I think that your thoughts deserve some serious consideration. Don't take my initial thoughts as discouragement, but just as recognition that performance tradeoffs are always a part of the design process and something that would be difficult to get universal agreement on.

Jul 24, 2007 07:25 |  #12

For #3 though, I would think it doesn't matter if the object is changing shape (depending on distance). A shape that remains in one position that changes it shape would not have different AF settings, it should be constant, unless it is very close, then portions of that shape would go in and out of focus as it moves around in the DOF plane.

Finally distance really plays into all of this because the farther away an object is, the less AF change is needed. This is why I would think an AF styles idea would be nice, you could quickly set up different scenarios that would create variations on the current custom functions and set ups, then quickly change between them for different situations, like animals on the ground vs birds in flight. You would effectively just be tweaking the logic of the AF system by giving it more limits to use, like the AF focus limits on the L lenses.

Jul 24, 2007 07:36 |  #13

Shape change does matter, since the sensor may sometimes see the tip of a wing, and sometimes the body. That can represent a significant distance change - a distance change that the camera must assume is caused by speed away from or towards the camera.

Jul 24, 2007 08:02 |  #14

Very interesting, Bill!

The camera movement could be negated by having movement sensors in camera and have AF know the movements before it computes. Or use GPS (http://pro.magellangps​.com/en/products/about​gps/rtk.asp).

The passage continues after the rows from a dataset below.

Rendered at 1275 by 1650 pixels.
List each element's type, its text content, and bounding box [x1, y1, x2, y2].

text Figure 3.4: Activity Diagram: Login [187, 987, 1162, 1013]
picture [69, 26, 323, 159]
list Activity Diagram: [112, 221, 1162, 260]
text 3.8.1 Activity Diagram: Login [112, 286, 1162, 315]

The Forum Boss, El General Moderator

Jul 24, 2007 10:13 |  #15

TeamSpeed wrote in post #3601456
For #3 though, I would think it doesn't matter if the object is changing shape (depending on distance). A shape that remains in one position that changes it shape would not have different AF settings, it should be constant, unless it is very close, then portions of that shape would go in and out of focus as it moves around in the DOF plane.

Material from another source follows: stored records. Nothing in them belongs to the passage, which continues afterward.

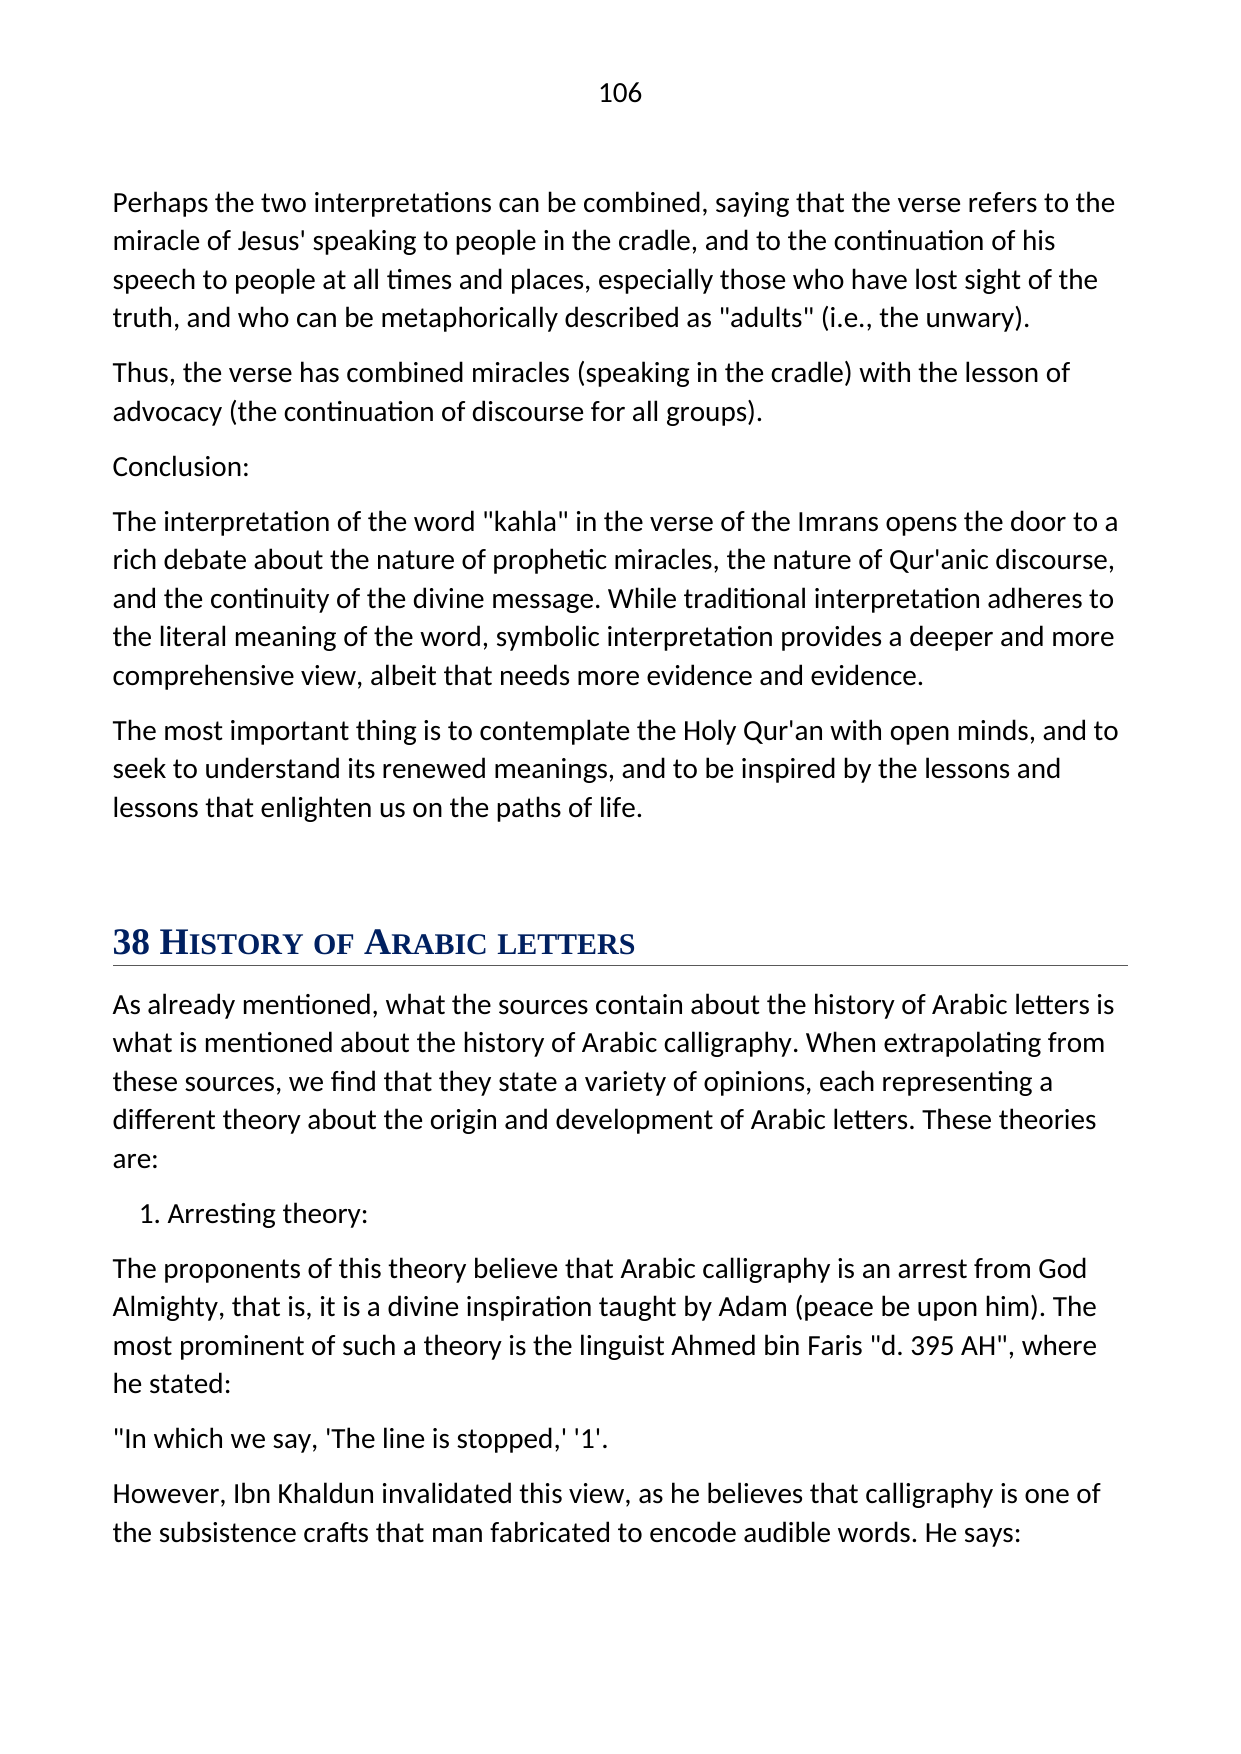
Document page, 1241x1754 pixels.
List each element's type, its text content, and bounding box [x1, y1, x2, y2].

subtitle History of Arabic letters [112, 920, 1128, 966]
text Conclusion: [112, 448, 1128, 483]
text "In which we say, 'The line is stopped,' '1'. [112, 1420, 1128, 1456]
text Perhaps the two interpretations can be combined, saying that the verse refers to the miracle of Jesus' speaking to people in the cradle, and to the continuation of his speech to people at all times and places, especially those who have lost sight of the truth, and who can be metaphorically described as "adults" (i.e., the unwary). [112, 184, 1128, 335]
text 1. Arresting theory: [112, 1195, 1128, 1231]
text The proponents of this theory believe that Arabic calligraphy is an arrest from God Almighty, that is, it is a divine inspiration taught by Adam (peace be upon him). The most prominent of such a theory is the linguist Ahmed bin Faris "d. 395 AH", where he stated: [112, 1250, 1128, 1401]
text Thus, the verse has combined miracles (speaking in the cradle) with the lesson of advocacy (the continuation of discourse for all groups). [112, 354, 1128, 428]
text The interpretation of the word "kahla" in the verse of the Imrans opens the door to a rich debate about the nature of prophetic miracles, the nature of Qur'anic discourse, and the continuity of the divine message. While traditional interpretation adheres to the literal meaning of the word, symbolic interpretation provides a deeper and more comprehensive view, albeit that needs more evidence and evidence. [112, 503, 1128, 692]
text However, Ibn Khaldun invalidated this view, as he believes that calligraphy is one of the subsistence crafts that man fabricated to encode audible words. He says: [112, 1476, 1128, 1549]
text The most important thing is to contemplate the Holy Qur'an with open minds, and to seek to understand its renewed meanings, and to be inspired by the lessons and lessons that enlighten us on the paths of life. [112, 712, 1128, 824]
text As already mentioned, what the sources contain about the history of Arabic letters is what is mentioned about the history of Arabic calligraphy. When extrapolating from these sources, we find that they state a variety of opinions, each representing a different theory about the origin and development of Arabic letters. These theories are: [112, 986, 1128, 1175]
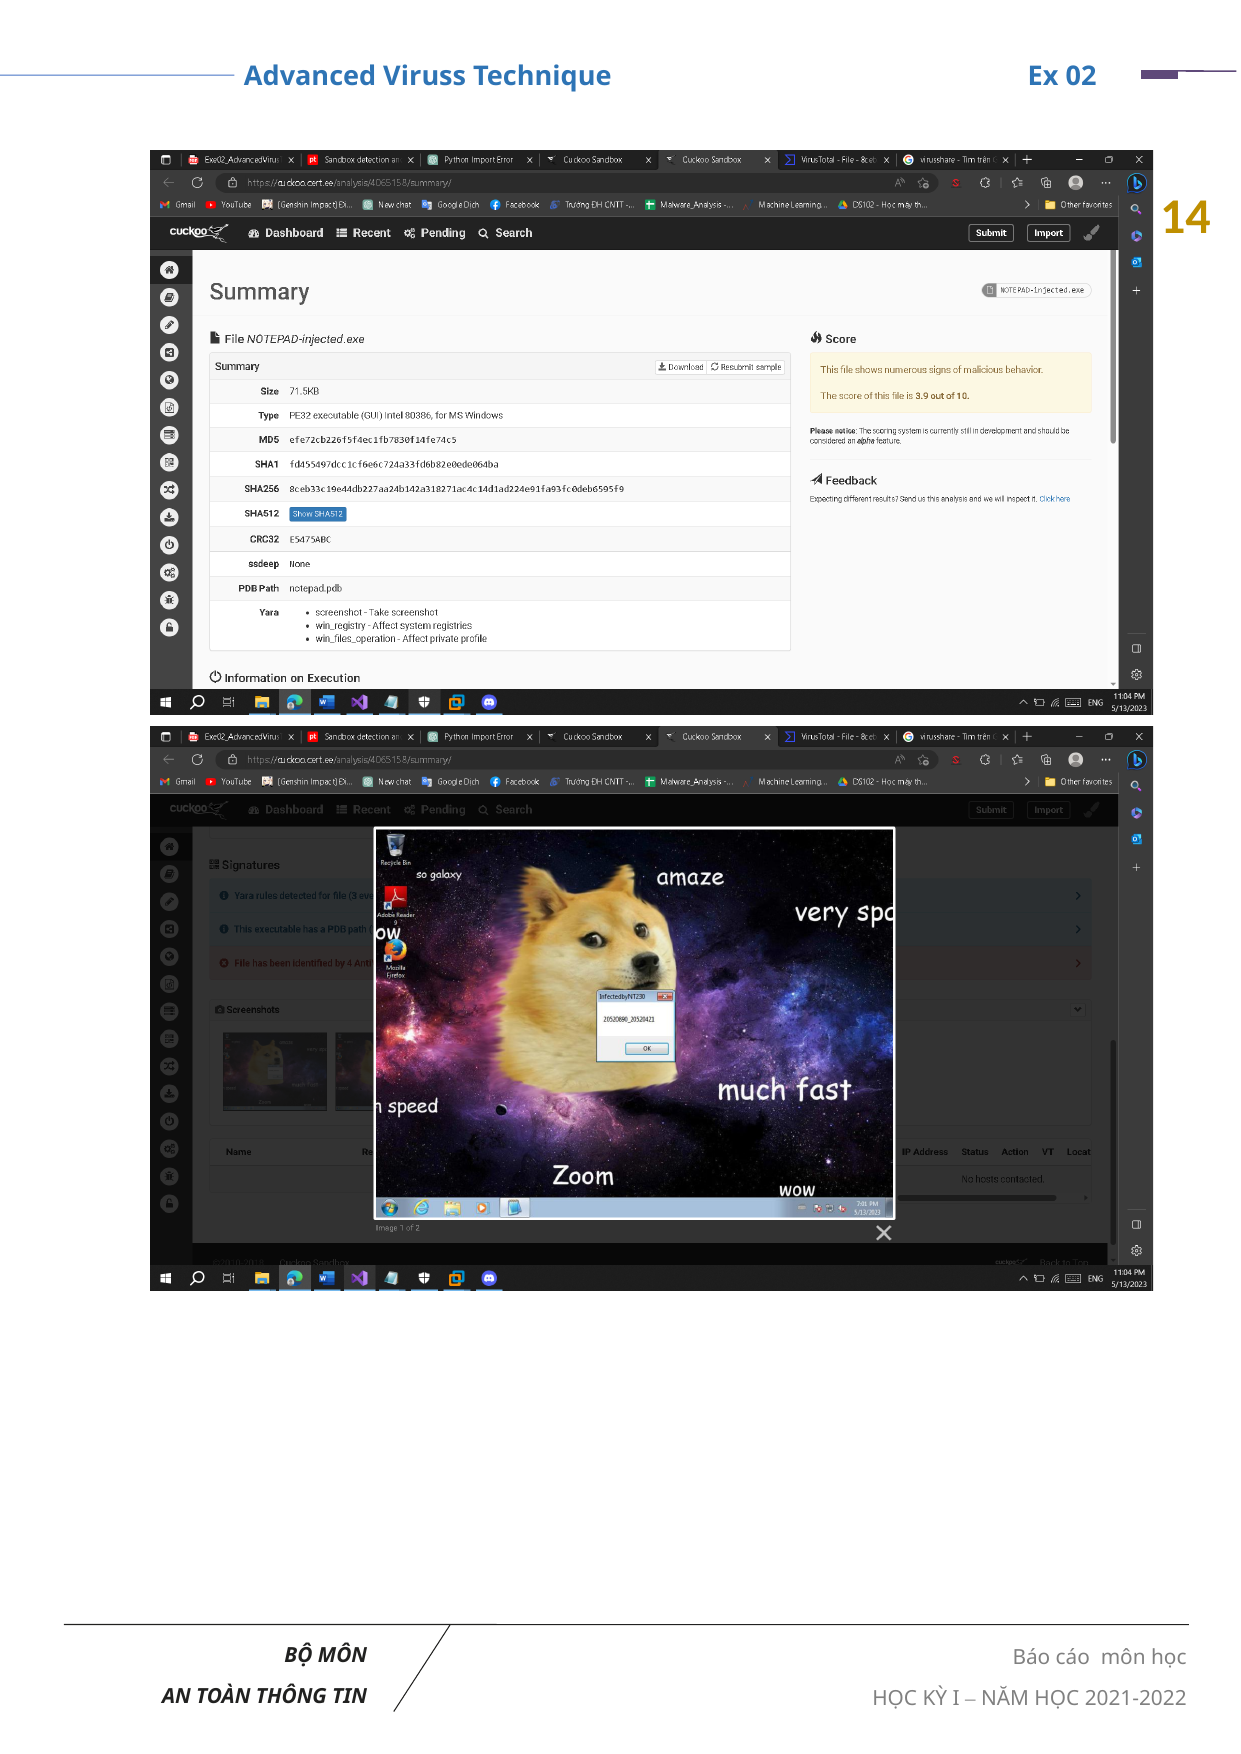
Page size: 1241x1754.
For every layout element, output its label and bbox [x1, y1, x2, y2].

picture [150, 150, 1154, 715]
picture [150, 726, 1154, 1291]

Finally distance really plays into all of this because the farther away an object is, the less AF change is needed. This is why I would think an AF styles idea would be nice, you could quickly set up different scenarios that would create variations on the current custom functions and set ups, then quickly change between them for different situations, like animals on the ground vs birds in flight. You would effectively just be tweaking the logic of the AF system by giving it more limits to use, like the AF focus limits on the L lenses.

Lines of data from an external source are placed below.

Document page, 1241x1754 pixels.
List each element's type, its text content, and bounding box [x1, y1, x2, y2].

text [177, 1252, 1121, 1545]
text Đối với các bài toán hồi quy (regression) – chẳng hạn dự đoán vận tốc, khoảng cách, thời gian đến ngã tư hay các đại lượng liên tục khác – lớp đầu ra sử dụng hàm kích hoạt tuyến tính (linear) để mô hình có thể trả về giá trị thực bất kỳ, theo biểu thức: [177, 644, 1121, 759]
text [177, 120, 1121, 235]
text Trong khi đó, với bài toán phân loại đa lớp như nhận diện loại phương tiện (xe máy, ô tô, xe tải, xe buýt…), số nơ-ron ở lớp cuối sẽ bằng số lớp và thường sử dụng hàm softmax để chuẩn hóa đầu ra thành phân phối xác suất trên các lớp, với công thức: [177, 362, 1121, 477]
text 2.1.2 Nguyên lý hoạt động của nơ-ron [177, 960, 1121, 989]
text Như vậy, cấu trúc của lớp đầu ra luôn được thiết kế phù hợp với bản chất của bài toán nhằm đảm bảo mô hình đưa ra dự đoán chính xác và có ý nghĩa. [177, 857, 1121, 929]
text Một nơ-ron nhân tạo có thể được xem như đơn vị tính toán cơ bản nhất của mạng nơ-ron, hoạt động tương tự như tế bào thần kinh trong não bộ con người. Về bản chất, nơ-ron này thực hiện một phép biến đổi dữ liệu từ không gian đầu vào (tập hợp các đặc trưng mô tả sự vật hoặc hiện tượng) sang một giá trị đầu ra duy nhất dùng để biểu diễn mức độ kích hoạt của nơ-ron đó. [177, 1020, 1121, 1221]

Shape matters because the AF sensors act much differently than the image sensor -- the AF sensor does not really register a shape, but instead is looking for a sharp change in edge luminance. When I was writing about shape changing, I was actually thinking about changes in the detected edge orientation which does make a difference in dectection speed and hence in the AF response.

The fact that the degree of focus adjustment is very dependent upon distance is one of the factors that would make it difficult to have a smart target acceleration algorithm because this function is highly dependent upon individual lens designs. Currently, AF sensors can only determine whether something is in focus which does not provide the camera with any sort of focal distance rate information. A system that had a priori information on lens characteristics along with adding position feedback from the focus ring might be a part of a smarter system. Note that we are already talking about adding things that would push the cost of the lenses past current L lens prices.